-------- Records shown --------
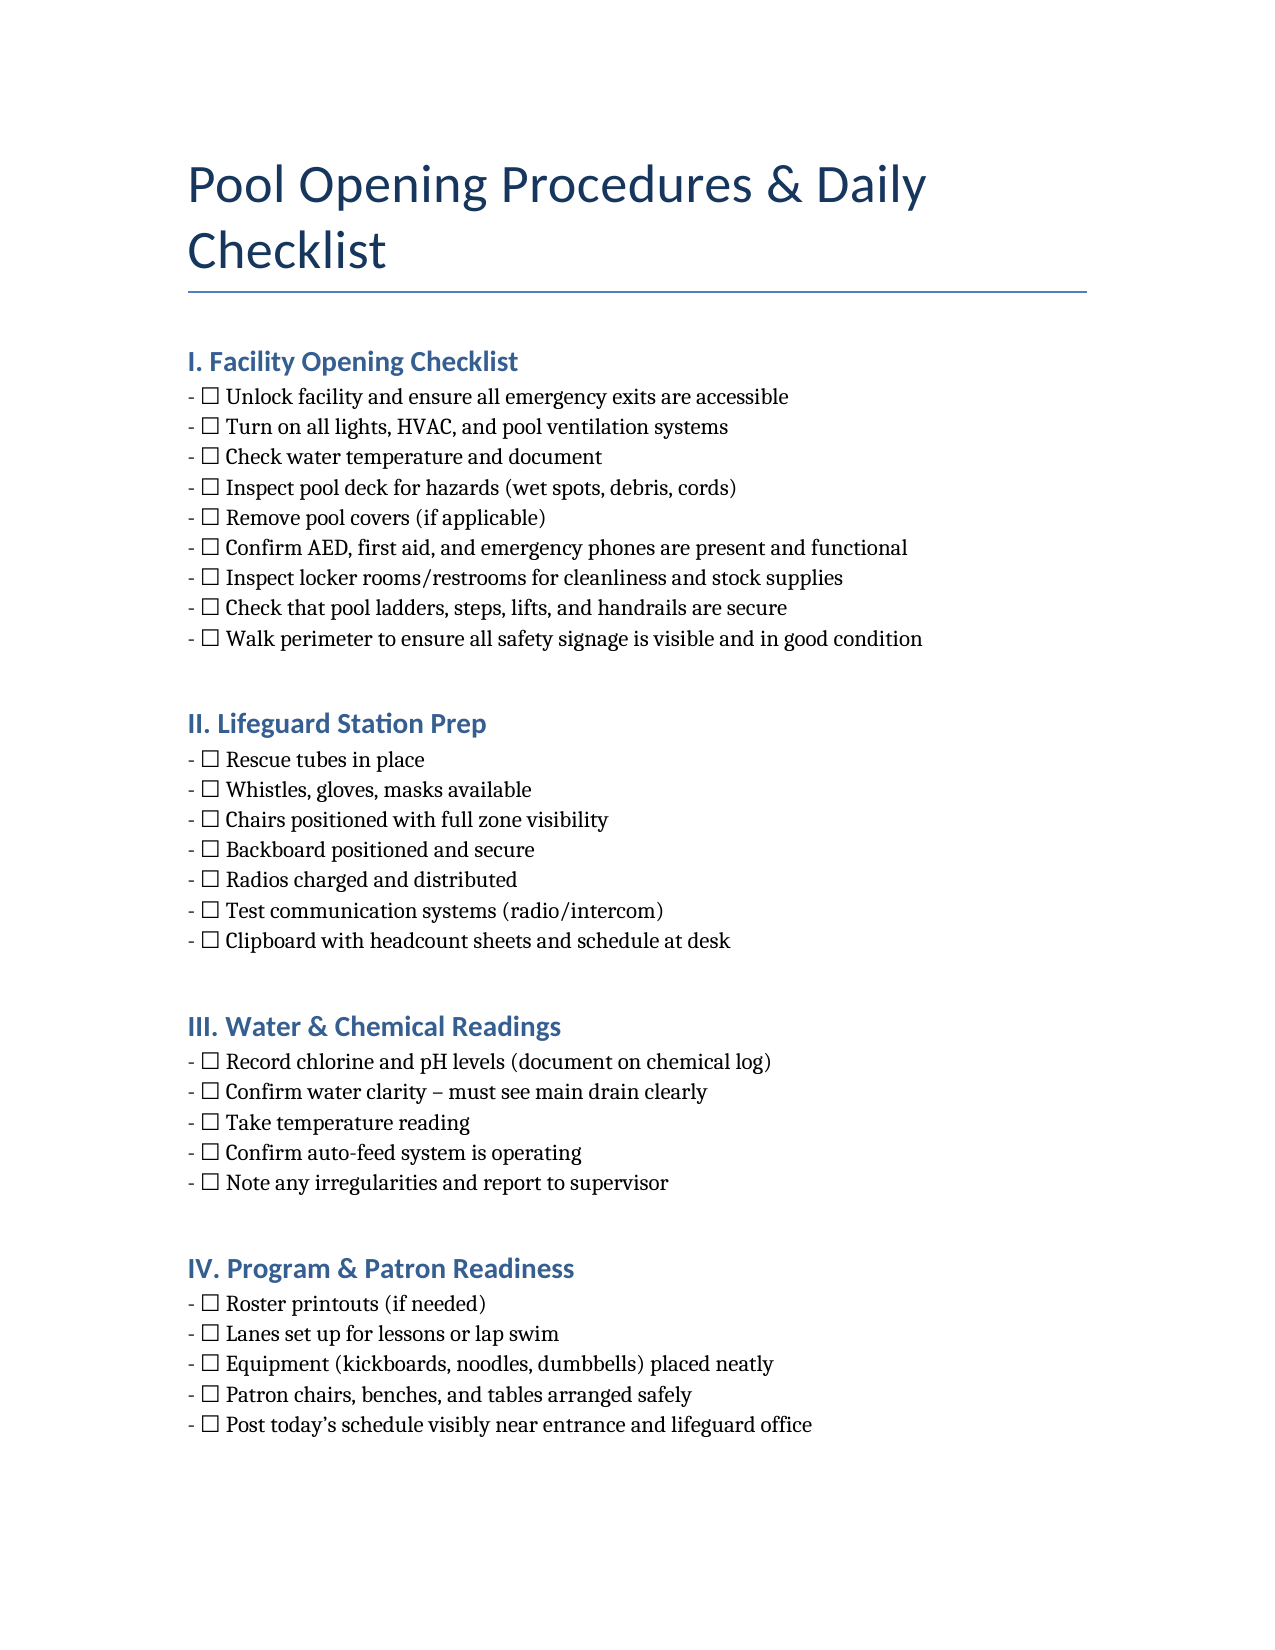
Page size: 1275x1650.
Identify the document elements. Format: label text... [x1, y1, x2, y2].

subtitle III. Water & Chemical Readings [187, 1008, 1087, 1043]
subtitle II. Lifeguard Station Prep [187, 706, 1087, 741]
subtitle IV. Program & Patron Readiness [187, 1250, 1087, 1286]
text - ☐ Unlock facility and ensure all emergency exits are accessible - ☐ Turn on all lights, HVAC, and pool ventilation systems - ☐ Check water temperature and document - ☐ Inspect pool deck for hazards (wet spots, debris, cords) - ☐ Remove pool covers (if applicable) - ☐ Confirm AED, first aid, and emergency phones are present and functional - ☐ Inspect locker rooms/restrooms for cleanliness and stock supplies - ☐ Check that pool ladders, steps, lifts, and handrails are secure - ☐ Walk perimeter to ensure all safety signage is visible and in good condition [187, 384, 1087, 652]
subtitle I. Facility Opening Checklist [187, 343, 1087, 378]
text - ☐ Roster printouts (if needed) - ☐ Lanes set up for lessons or lap swim - ☐ Equipment (kickboards, noodles, dumbbells) placed neatly - ☐ Patron chairs, benches, and tables arranged safely - ☐ Post today’s schedule visibly near entrance and lifeguard office [187, 1291, 1087, 1438]
text - ☐ Record chlorine and pH levels (document on chemical log) - ☐ Confirm water clarity – must see main drain clearly - ☐ Take temperature reading - ☐ Confirm auto-feed system is operating - ☐ Note any irregularities and report to supervisor [187, 1049, 1087, 1196]
title Pool Opening Procedures & Daily Checklist [187, 150, 1087, 293]
text - ☐ Rescue tubes in place - ☐ Whistles, gloves, masks available - ☐ Chairs positioned with full zone visibility - ☐ Backboard positioned and secure - ☐ Radios charged and distributed - ☐ Test communication systems (radio/intercom) - ☐ Clipboard with headcount sheets and schedule at desk [187, 746, 1087, 954]
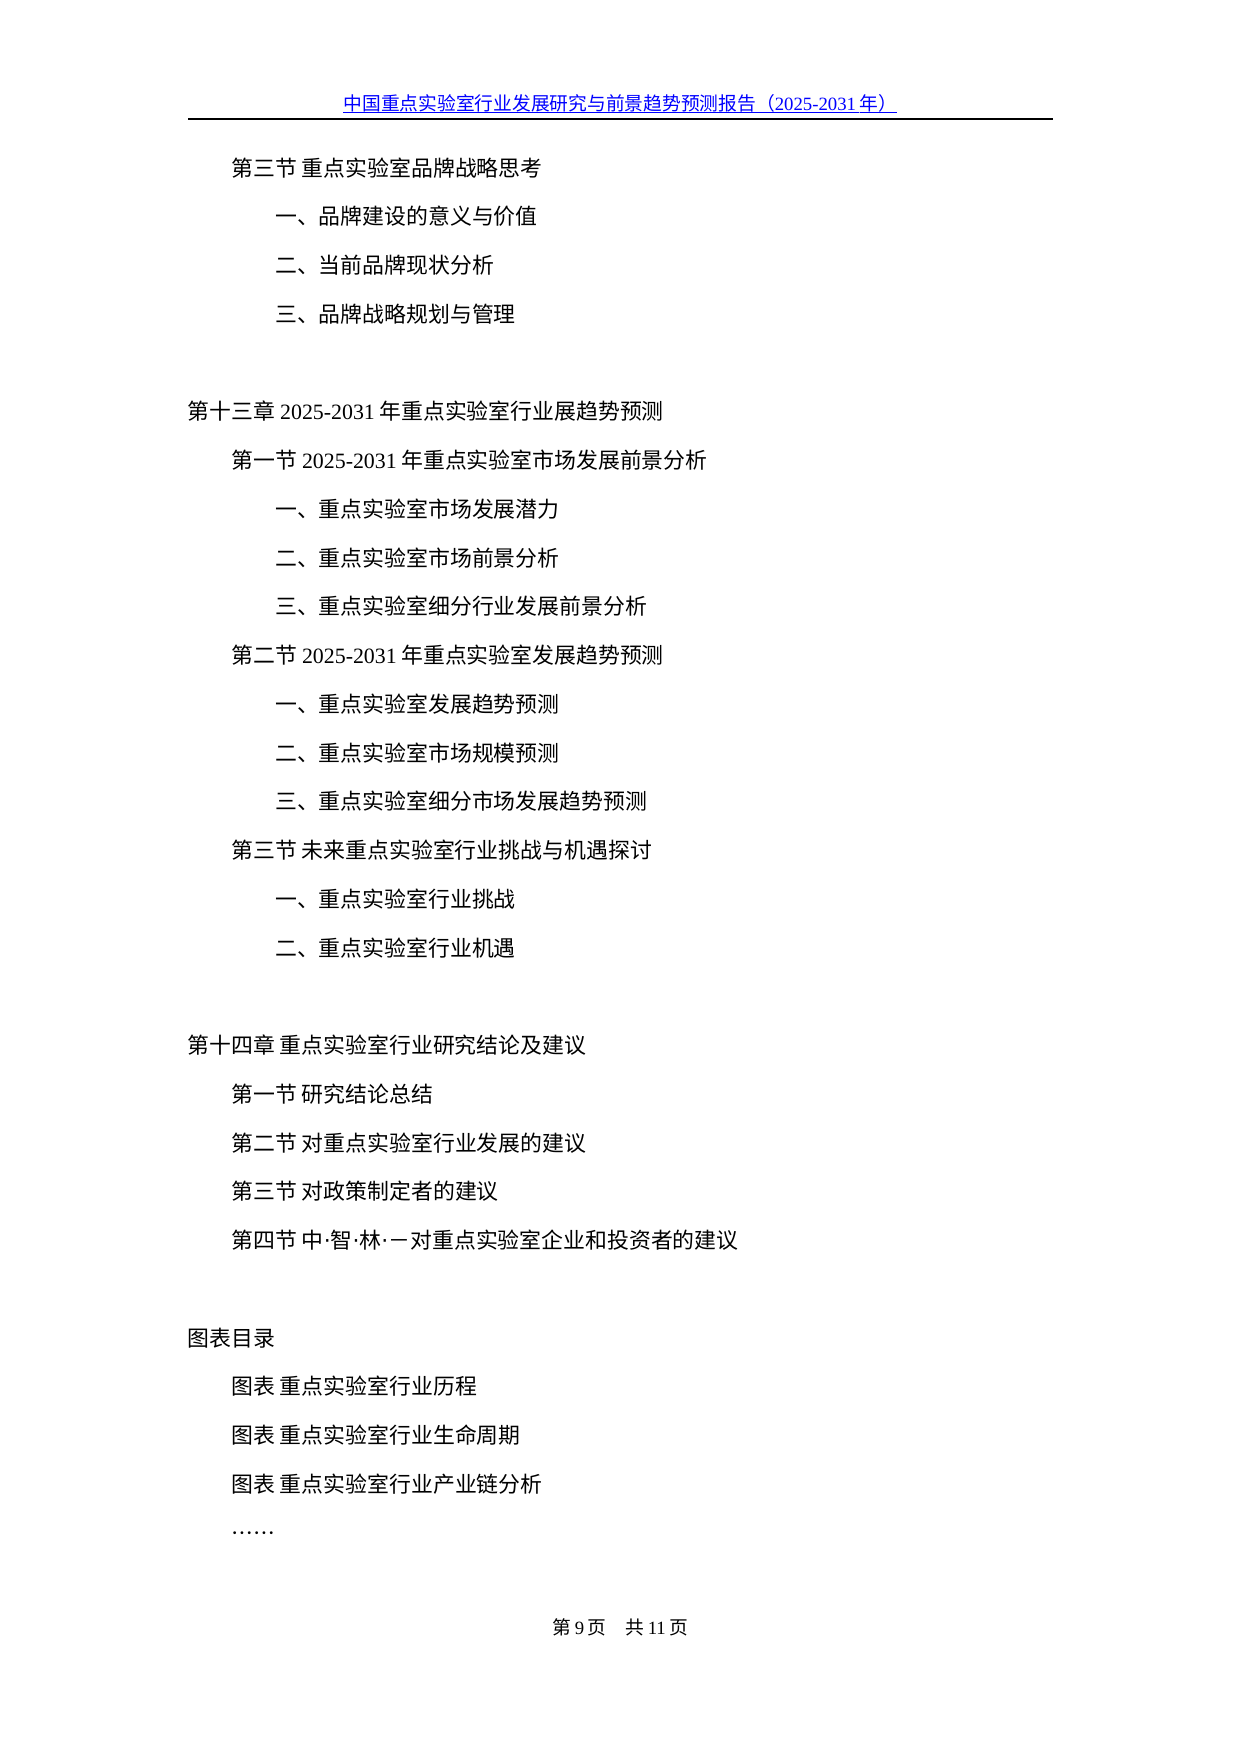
--------
- [Task instructions]: Copy every record exactly, but skip the pictures.

- [Task result]:
Page size: 1275x1650.
Identify the document elements. Format: label text... [x1, y1, x2, y2].

subtitle III. Water & Chemical Readings [187, 1008, 1087, 1043]
subtitle II. Lifeguard Station Prep [187, 706, 1087, 741]
subtitle IV. Program & Patron Readiness [187, 1250, 1087, 1286]
text - ☐ Unlock facility and ensure all emergency exits are accessible - ☐ Turn on all lights, HVAC, and pool ventilation systems - ☐ Check water temperature and document - ☐ Inspect pool deck for hazards (wet spots, debris, cords) - ☐ Remove pool covers (if applicable) - ☐ Confirm AED, first aid, and emergency phones are present and functional - ☐ Inspect locker rooms/restrooms for cleanliness and stock supplies - ☐ Check that pool ladders, steps, lifts, and handrails are secure - ☐ Walk perimeter to ensure all safety signage is visible and in good condition [187, 384, 1087, 652]
subtitle I. Facility Opening Checklist [187, 343, 1087, 378]
text - ☐ Roster printouts (if needed) - ☐ Lanes set up for lessons or lap swim - ☐ Equipment (kickboards, noodles, dumbbells) placed neatly - ☐ Patron chairs, benches, and tables arranged safely - ☐ Post today’s schedule visibly near entrance and lifeguard office [187, 1291, 1087, 1438]
text - ☐ Record chlorine and pH levels (document on chemical log) - ☐ Confirm water clarity – must see main drain clearly - ☐ Take temperature reading - ☐ Confirm auto-feed system is operating - ☐ Note any irregularities and report to supervisor [187, 1049, 1087, 1196]
title Pool Opening Procedures & Daily Checklist [187, 150, 1087, 293]
text - ☐ Rescue tubes in place - ☐ Whistles, gloves, masks available - ☐ Chairs positioned with full zone visibility - ☐ Backboard positioned and secure - ☐ Radios charged and distributed - ☐ Test communication systems (radio/intercom) - ☐ Clipboard with headcount sheets and schedule at desk [187, 746, 1087, 954]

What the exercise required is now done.